Projeto Escrevivendo

POR MARIA INÊS ZOCCHIO Ilustração: Carla Caffé

                                      

MEMÓRIAS  DE  MENINA

 

 

O dia ainda não raiara. O escuro a deixava um pouco assustada e ao mesmo tempo ansiosa. Tão ansiosa, que não conseguia engolir sua caneca de café com leite. Muito menos o pão com manteiga.

 

Tudo pronto para a viagem. Pegar as malas, tarefa que cabia ao pai e descer a rua, no escuro ainda, de mãos dadas com a mãe. Sentir o ventinho frio da madrugada no rosto fazia com que seus dentinhos batessem.

 

E lá vinha o ônibus que os conduziria à agencia do Expresso Brasileiro, que ficava ali, numa esquina da Rangel Pestana, perto de onde hoje está a Secretaria da Fazenda do estado de São Paulo. De lá partiam ônibus para o interior paulista e Baixada Santista.

### Suas tarefas
1. Segundo o trecho, onde ficava a agência do Expresso Brasileiro?
2. Reproduza do trecho tudo o que vai de "MEMÓRIAS  DE  MENINA" até "seus dentinhos batessem.".

### Entradas retiradas de uma coleção
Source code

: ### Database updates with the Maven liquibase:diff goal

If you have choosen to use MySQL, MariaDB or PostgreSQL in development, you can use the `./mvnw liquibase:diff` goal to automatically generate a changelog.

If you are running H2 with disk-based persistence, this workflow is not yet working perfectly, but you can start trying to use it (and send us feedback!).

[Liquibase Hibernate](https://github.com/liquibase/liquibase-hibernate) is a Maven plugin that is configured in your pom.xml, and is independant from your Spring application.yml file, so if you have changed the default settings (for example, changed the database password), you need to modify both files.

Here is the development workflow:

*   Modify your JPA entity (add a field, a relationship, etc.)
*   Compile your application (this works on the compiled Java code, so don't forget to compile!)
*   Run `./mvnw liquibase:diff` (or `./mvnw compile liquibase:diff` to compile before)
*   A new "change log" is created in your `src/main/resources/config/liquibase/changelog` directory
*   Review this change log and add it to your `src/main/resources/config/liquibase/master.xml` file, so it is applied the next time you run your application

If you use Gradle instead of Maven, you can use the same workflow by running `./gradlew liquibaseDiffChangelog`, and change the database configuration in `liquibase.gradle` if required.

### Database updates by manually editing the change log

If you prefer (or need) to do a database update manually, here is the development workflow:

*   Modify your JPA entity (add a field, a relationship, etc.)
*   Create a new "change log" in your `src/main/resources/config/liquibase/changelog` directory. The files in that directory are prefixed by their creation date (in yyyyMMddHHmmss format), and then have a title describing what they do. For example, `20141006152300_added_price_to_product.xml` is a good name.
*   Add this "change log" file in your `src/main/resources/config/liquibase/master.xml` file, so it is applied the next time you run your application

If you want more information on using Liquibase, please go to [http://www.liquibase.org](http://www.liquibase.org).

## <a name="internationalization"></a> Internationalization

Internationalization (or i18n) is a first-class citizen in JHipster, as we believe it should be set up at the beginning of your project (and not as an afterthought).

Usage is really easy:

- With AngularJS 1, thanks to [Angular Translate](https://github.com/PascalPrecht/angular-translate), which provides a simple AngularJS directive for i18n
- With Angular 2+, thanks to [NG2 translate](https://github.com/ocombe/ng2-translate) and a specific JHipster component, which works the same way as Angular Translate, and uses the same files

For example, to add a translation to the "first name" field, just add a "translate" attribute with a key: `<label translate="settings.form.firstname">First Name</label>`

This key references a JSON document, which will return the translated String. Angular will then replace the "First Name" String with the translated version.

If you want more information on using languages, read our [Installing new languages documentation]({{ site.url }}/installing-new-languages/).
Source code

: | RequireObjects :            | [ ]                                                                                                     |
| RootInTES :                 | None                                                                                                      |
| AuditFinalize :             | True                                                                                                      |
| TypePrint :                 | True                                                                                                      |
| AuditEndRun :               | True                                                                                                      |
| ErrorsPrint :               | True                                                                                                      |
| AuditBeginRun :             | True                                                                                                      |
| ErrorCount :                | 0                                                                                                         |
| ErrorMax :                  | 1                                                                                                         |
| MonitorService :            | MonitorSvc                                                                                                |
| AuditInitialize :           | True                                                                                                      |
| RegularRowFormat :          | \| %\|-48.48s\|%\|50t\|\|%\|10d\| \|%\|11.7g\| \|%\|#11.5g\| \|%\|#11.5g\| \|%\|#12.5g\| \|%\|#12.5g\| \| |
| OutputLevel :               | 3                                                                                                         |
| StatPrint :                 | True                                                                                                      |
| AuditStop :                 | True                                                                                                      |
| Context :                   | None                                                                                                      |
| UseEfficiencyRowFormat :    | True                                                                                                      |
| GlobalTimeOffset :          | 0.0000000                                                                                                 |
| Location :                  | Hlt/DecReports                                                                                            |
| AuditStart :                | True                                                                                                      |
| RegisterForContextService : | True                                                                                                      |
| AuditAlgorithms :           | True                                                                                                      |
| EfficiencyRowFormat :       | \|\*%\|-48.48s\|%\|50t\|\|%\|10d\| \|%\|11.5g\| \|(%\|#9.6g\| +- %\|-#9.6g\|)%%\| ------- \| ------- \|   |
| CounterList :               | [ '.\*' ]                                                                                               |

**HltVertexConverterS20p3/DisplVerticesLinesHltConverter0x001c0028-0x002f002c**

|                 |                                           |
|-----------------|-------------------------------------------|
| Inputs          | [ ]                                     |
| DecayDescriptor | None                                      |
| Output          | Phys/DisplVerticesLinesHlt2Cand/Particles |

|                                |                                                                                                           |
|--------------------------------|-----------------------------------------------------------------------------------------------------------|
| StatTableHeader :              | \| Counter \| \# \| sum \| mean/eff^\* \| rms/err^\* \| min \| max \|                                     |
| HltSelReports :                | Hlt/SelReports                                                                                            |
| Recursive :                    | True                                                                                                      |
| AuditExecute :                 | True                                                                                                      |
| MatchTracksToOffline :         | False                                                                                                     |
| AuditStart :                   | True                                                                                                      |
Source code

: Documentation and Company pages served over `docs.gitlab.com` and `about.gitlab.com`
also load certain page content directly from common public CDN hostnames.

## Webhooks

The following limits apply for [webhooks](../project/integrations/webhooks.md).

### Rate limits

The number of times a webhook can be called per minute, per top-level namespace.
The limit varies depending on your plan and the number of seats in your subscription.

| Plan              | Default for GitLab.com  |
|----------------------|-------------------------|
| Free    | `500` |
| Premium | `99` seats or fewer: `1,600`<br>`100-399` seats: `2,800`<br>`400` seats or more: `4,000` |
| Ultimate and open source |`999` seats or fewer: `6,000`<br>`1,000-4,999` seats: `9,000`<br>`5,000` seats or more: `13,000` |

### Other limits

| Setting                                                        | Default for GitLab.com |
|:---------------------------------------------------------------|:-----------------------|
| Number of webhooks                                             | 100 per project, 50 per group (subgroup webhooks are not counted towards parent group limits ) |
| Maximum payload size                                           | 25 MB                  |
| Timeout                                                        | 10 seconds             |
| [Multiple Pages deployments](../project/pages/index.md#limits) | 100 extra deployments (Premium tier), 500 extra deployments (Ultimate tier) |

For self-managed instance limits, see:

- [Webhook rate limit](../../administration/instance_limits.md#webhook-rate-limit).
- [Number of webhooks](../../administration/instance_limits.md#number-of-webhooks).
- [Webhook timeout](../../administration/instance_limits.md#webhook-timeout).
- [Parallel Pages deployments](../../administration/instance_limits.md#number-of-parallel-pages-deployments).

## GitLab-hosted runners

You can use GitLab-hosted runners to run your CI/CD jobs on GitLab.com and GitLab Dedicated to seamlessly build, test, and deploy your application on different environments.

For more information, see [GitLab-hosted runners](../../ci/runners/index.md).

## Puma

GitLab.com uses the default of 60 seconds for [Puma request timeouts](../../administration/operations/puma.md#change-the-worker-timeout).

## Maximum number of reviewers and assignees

### Respostas esperadas
1. Numa esquina da Rangel Pestana, perto de onde hoje está a Secretaria da Fazenda do estado de São Paulo.

2.
MEMÓRIAS  DE  MENINA

 

 

O dia ainda não raiara. O escuro a deixava um pouco assustada e ao mesmo tempo ansiosa. Tão ansiosa, que não conseguia engolir sua caneca de café com leite. Muito menos o pão com manteiga.

 

Tudo pronto para a viagem. Pegar as malas, tarefa que cabia ao pai e descer a rua, no escuro ainda, de mãos dadas com a mãe. Sentir o ventinho frio da madrugada no rosto fazia com que seus dentinhos batessem.